– A-а, вольноопределяющийся!

Бунчук повернул голову и, козыряя, посторонился.

– Куда вы идете? – спросил Листницкий.

– К начальнику команды.

– Нам по пути, кажется?

– Кажется, да.

Они шли по улице разрушенной деревни некоторое время молча. Во дворах, около редких уцелевших стодолов, суетились люди, проезжали верховые, прямо посреди улицы дымилась полевая кухня с длинным хвостом дожидавшихся в очереди казаков; сверху точилась промозглая мелкая сырость.

– Ну как, изучаете войну? – косо глянув на шагавшего чуть позади Бунчука, спросил Листницкий.

– Да… пожалуй, изучаю.

– Что вы думаете делать после войны? – почему-то спросил Листницкий, глядя на волосатые руки вольноопределяющегося.

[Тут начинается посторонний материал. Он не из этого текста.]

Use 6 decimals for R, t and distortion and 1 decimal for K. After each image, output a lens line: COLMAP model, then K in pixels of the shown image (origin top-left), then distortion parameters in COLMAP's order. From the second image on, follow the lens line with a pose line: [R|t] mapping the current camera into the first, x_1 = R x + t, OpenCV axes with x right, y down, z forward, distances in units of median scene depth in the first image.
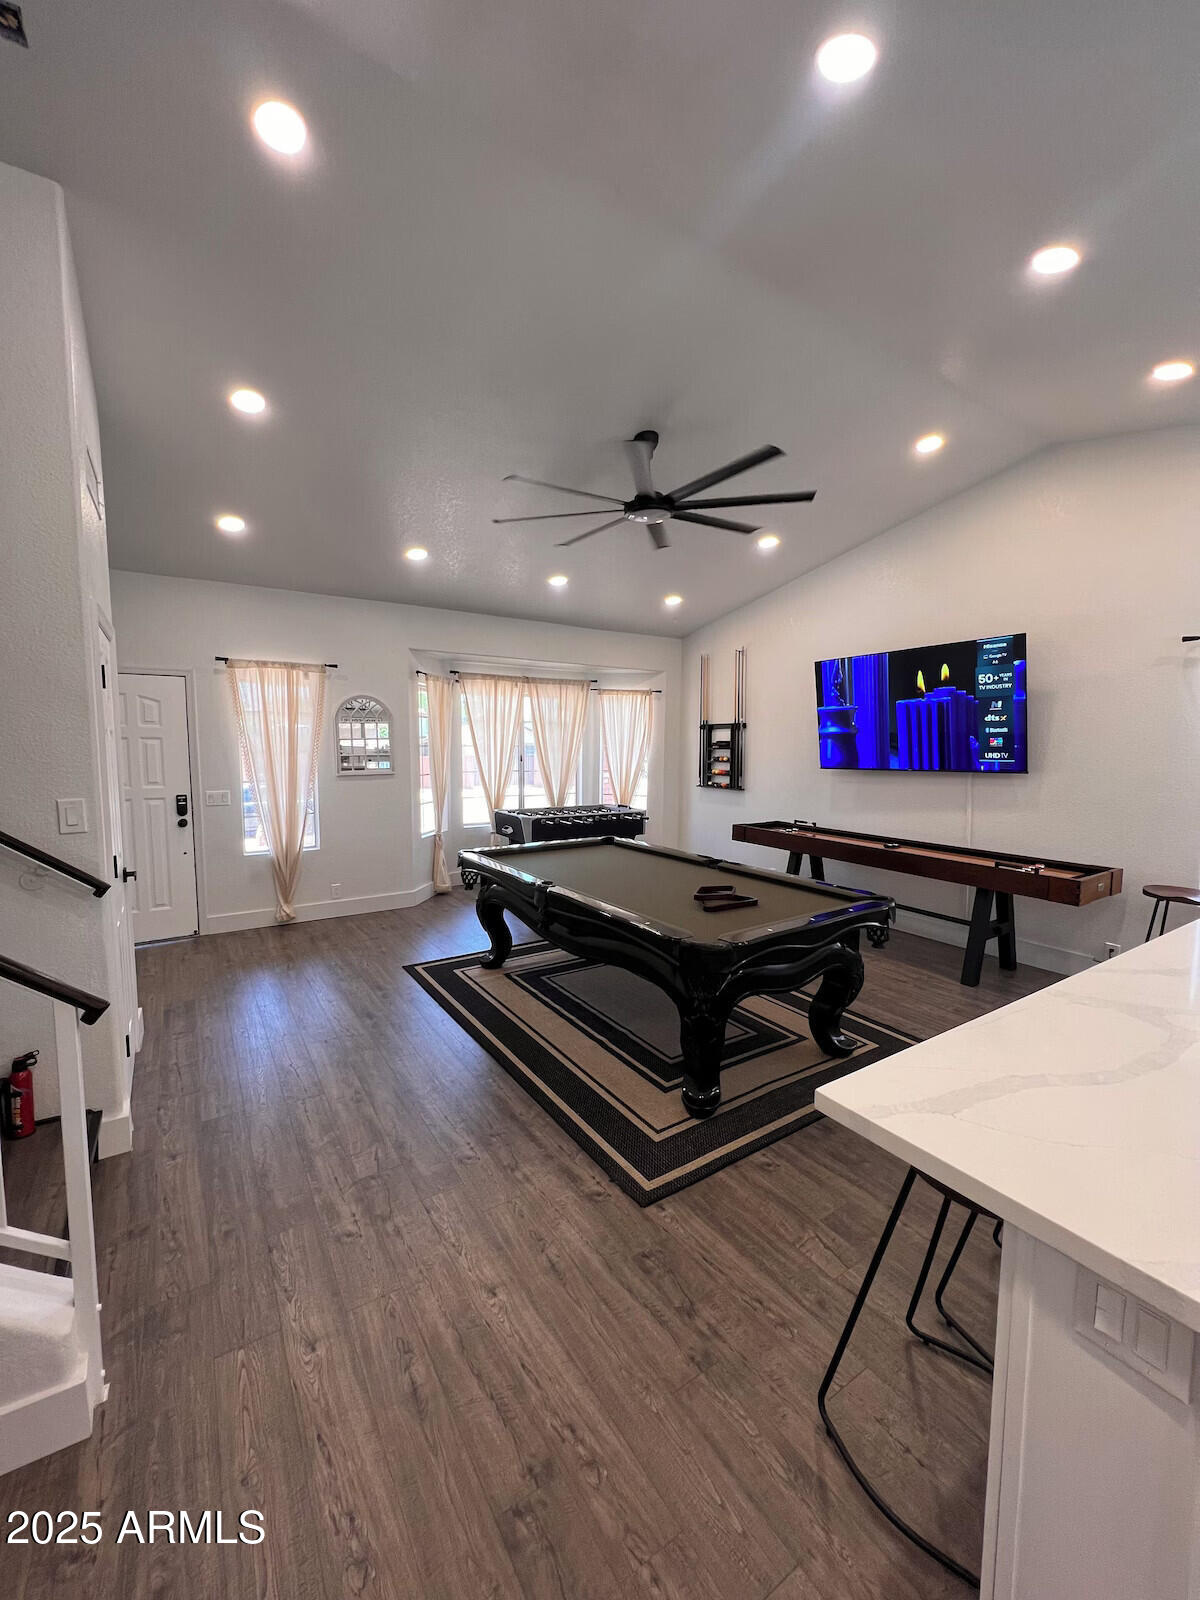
lens RADIAL K [[638.3, 0, 600.7], [0, 638.3, 798.9], [0, 0, 1]] dist [-0.001235, 0.000329]
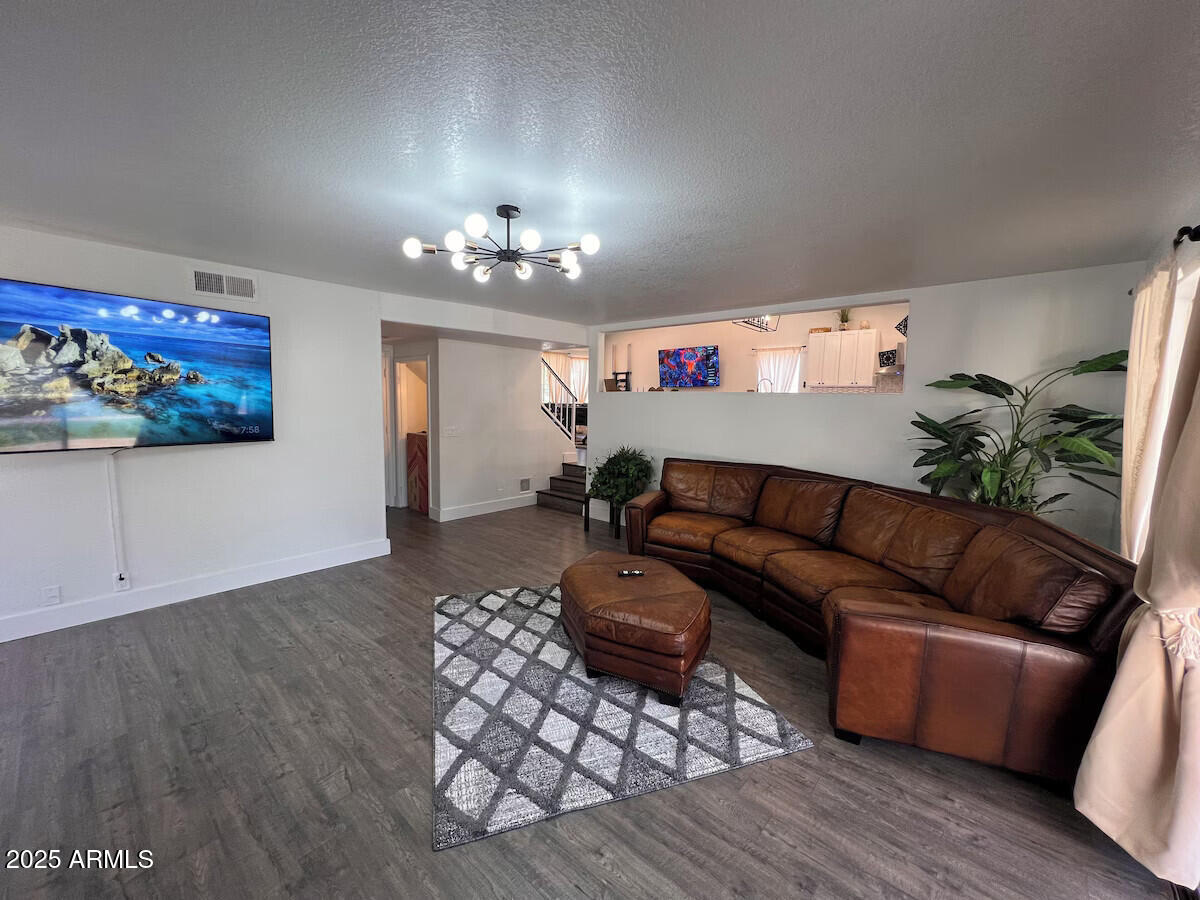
lens RADIAL K [[479.6, 0, 603.0], [0, 479.6, 451.8], [0, 0, 1]] dist [-0.003191, -0.000062]
pose [[0.965543, -0.013149, 0.259910, -0.458424], [0.008479, 0.999782, 0.019081, 0.193923], [-0.260104, -0.016220, 0.965444, -0.996115]]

– Кто-то посеянное будет собирать, а я… погляжу, – Бунчук сощурил глаза.

– Как вас понять?

– Знаете, сотник, – еще пронзительнее сощурился тот, – поговорку: «Сеющий ветер пожнет бурю»? Так вот.

– А вы бы без аллегорий, яснее.

– И так ясно. Прощайте, сотник, мне налево.

Бунчук приложил волосатые пальцы к козырьку казачьей фуражки, свернул влево.

Пожимая плечами, сотник долго провожал его взглядом.

«Что он, оригинальничает или просто человек с чудинкой?» – раздраженно думал Листницкий, шагая в опрятную землянку командира сотни.

XVI

Вместе со второй очередью ушла и третья. Станицы, хутора на Дону обезлюдели, будто на покос, на страду вышла вся Донщина.

На границах горькая разгоралась в тот год страда: лапала смерть работников, и не одна уж простоволосая казачка отпрощалась, отголосила по мертвому: «И, родимый ты мо-о-о-ой!.. И на кого ж ты меня покинул?..»

Ложились родимые головами на все четыре стороны, лили рудую казачью кровь и, мертвоглазые, беспробудные, истлевали под артиллерийскую панихиду в Австрии, в Польше, в Пруссии… Знать, не доносил восточный ветер до них плача жен и матерей.

Цвет казачий покинул курени и гибнул там в смерти, во вшах, в ужасе.

В погожий сентябрьский день летала над хутором Татарским молочно-радужная паутина, тонкая такая, хлопчатая. По-вдовьему усмехалось обескровленное солнце, строгая девственная синева неба была отталкивающе чиста, горделива. За Доном, тронутый желтизной, горюнился лес, блекло отсвечивал тополь, дуб ронял редкие узорчато-резные листья, лишь ольха крикливо зеленела, радовала живучестью своей стремительный сорочий глаз.

В этот день Пантелей Прокофьевич Мелехов получил письмо из действующей армии. Письмо принесла с почты Дуняшка. Почтмейстер, вручая его, кланялся, тряс плешиной, униженно разводил руками:

– Вы, ради бога, простите меня, письмо-то я распечатал. Так и скажите папаше: мол, Фирс Сидорович письмо, так и так, мол, вскрыл. Очень, мол, ему было интересно про войну узнать, как там и что… Уж вы простите и папаше Пантелею Прокофьевичу так и доложите.

Против обыкновения, он был растерян и вышел проводить Дуняшку, не замечая того, что нос его измазан чернилами.

– Уж вы там того, не взыщите, упаси бог… я ведь по знакомству… – несвязно бормотал он вслед Дуняшке, кланялся, и в этом почувствовала она что-то предостерегающее, как толчок.

Домой вернулась взволнованная, долго не могла достать из-за пазухи письмо.

– Скорей, ты!.. – прикрикнул Пантелей Прокофьевич, гладя дрожащую бороду.

Дуняшка, доставая конверт, торопливо говорила:

– Почтмейстер сказал, что прочитал письмо из антиресу и чтоб вы, батя, на него не обижались.

– Черт с ним! От Гришки? – напряженно спросил старик, дыша с сапом в лицо Дуняшке. – От Григория, никак? От Петра, что ли?

– Батяня, нет… рука чужая на письме.

– Читай ты, не томи! – закричала Ильинична, тяжело подкатываясь к лавке (у нее пухли ноги, ходила она, редко их переставляя, ровно на колесиках катилась).